Task to complete
Copy out every line of the listing below, reproducing each one word for word and in its original order.

↓↓↓

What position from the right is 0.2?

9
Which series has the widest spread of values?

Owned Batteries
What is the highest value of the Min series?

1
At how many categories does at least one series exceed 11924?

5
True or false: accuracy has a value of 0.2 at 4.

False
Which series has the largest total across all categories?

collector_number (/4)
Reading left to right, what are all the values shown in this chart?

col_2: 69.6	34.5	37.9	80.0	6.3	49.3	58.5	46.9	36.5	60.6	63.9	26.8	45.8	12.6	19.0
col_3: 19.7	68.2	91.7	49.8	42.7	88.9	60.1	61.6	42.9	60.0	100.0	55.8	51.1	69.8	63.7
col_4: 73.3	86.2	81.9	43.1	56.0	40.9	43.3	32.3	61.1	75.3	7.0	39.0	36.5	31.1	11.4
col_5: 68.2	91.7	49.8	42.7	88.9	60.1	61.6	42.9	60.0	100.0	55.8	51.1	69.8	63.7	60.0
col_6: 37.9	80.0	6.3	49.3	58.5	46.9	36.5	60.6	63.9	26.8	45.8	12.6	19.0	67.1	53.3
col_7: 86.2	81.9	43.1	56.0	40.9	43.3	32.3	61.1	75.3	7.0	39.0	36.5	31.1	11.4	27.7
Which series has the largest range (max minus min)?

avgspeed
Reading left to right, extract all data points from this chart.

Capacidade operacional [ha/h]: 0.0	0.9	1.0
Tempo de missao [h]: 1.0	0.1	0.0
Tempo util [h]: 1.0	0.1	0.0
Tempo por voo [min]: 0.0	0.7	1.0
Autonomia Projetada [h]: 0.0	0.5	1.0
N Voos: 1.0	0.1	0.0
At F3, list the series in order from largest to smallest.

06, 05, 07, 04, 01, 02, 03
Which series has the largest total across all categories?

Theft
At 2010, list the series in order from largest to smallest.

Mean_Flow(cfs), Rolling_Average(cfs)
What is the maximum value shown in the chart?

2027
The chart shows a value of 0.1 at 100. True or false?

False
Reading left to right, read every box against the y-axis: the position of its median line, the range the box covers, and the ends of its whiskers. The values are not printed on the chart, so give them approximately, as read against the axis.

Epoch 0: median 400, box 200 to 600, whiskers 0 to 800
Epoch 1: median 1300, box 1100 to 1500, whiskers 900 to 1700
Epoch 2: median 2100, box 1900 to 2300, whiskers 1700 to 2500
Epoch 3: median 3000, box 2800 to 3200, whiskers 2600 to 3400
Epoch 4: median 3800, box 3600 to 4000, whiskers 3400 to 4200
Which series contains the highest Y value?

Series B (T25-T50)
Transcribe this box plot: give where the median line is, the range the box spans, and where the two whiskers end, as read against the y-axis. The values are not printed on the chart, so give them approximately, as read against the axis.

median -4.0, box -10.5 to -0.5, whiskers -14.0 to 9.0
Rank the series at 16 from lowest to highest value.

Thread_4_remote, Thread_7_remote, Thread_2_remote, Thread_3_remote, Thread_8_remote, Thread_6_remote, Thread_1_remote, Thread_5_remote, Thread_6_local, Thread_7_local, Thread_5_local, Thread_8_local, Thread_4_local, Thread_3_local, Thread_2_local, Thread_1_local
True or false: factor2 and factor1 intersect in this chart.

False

↑↑↑

Reply
What position from the right is 0.2?

9
Which series has the widest spread of values?

Owned Batteries
What is the highest value of the Min series?

1
At how many categories does at least one series exceed 11924?

5
True or false: accuracy has a value of 0.2 at 4.

False
Which series has the largest total across all categories?

collector_number (/4)
Reading left to right, what are all the values shown in this chart?

col_2: 69.6	34.5	37.9	80.0	6.3	49.3	58.5	46.9	36.5	60.6	63.9	26.8	45.8	12.6	19.0
col_3: 19.7	68.2	91.7	49.8	42.7	88.9	60.1	61.6	42.9	60.0	100.0	55.8	51.1	69.8	63.7
col_4: 73.3	86.2	81.9	43.1	56.0	40.9	43.3	32.3	61.1	75.3	7.0	39.0	36.5	31.1	11.4
col_5: 68.2	91.7	49.8	42.7	88.9	60.1	61.6	42.9	60.0	100.0	55.8	51.1	69.8	63.7	60.0
col_6: 37.9	80.0	6.3	49.3	58.5	46.9	36.5	60.6	63.9	26.8	45.8	12.6	19.0	67.1	53.3
col_7: 86.2	81.9	43.1	56.0	40.9	43.3	32.3	61.1	75.3	7.0	39.0	36.5	31.1	11.4	27.7
Which series has the largest range (max minus min)?

avgspeed
Reading left to right, extract all data points from this chart.

Capacidade operacional [ha/h]: 0.0	0.9	1.0
Tempo de missao [h]: 1.0	0.1	0.0
Tempo util [h]: 1.0	0.1	0.0
Tempo por voo [min]: 0.0	0.7	1.0
Autonomia Projetada [h]: 0.0	0.5	1.0
N Voos: 1.0	0.1	0.0
At F3, list the series in order from largest to smallest.

06, 05, 07, 04, 01, 02, 03
Which series has the largest total across all categories?

Theft
At 2010, list the series in order from largest to smallest.

Mean_Flow(cfs), Rolling_Average(cfs)
What is the maximum value shown in the chart?

2027
The chart shows a value of 0.1 at 100. True or false?

False
Reading left to right, read every box against the y-axis: the position of its median line, the range the box covers, and the ends of its whiskers. The values are not printed on the chart, so give them approximately, as read against the axis.

Epoch 0: median 400, box 200 to 600, whiskers 0 to 800
Epoch 1: median 1300, box 1100 to 1500, whiskers 900 to 1700
Epoch 2: median 2100, box 1900 to 2300, whiskers 1700 to 2500
Epoch 3: median 3000, box 2800 to 3200, whiskers 2600 to 3400
Epoch 4: median 3800, box 3600 to 4000, whiskers 3400 to 4200
Which series contains the highest Y value?

Series B (T25-T50)
Transcribe this box plot: give where the median line is, the range the box spans, and where the two whiskers end, as read against the y-axis. The values are not printed on the chart, so give them approximately, as read against the axis.

median -4.0, box -10.5 to -0.5, whiskers -14.0 to 9.0
Rank the series at 16 from lowest to highest value.

Thread_4_remote, Thread_7_remote, Thread_2_remote, Thread_3_remote, Thread_8_remote, Thread_6_remote, Thread_1_remote, Thread_5_remote, Thread_6_local, Thread_7_local, Thread_5_local, Thread_8_local, Thread_4_local, Thread_3_local, Thread_2_local, Thread_1_local
True or false: factor2 and factor1 intersect in this chart.

False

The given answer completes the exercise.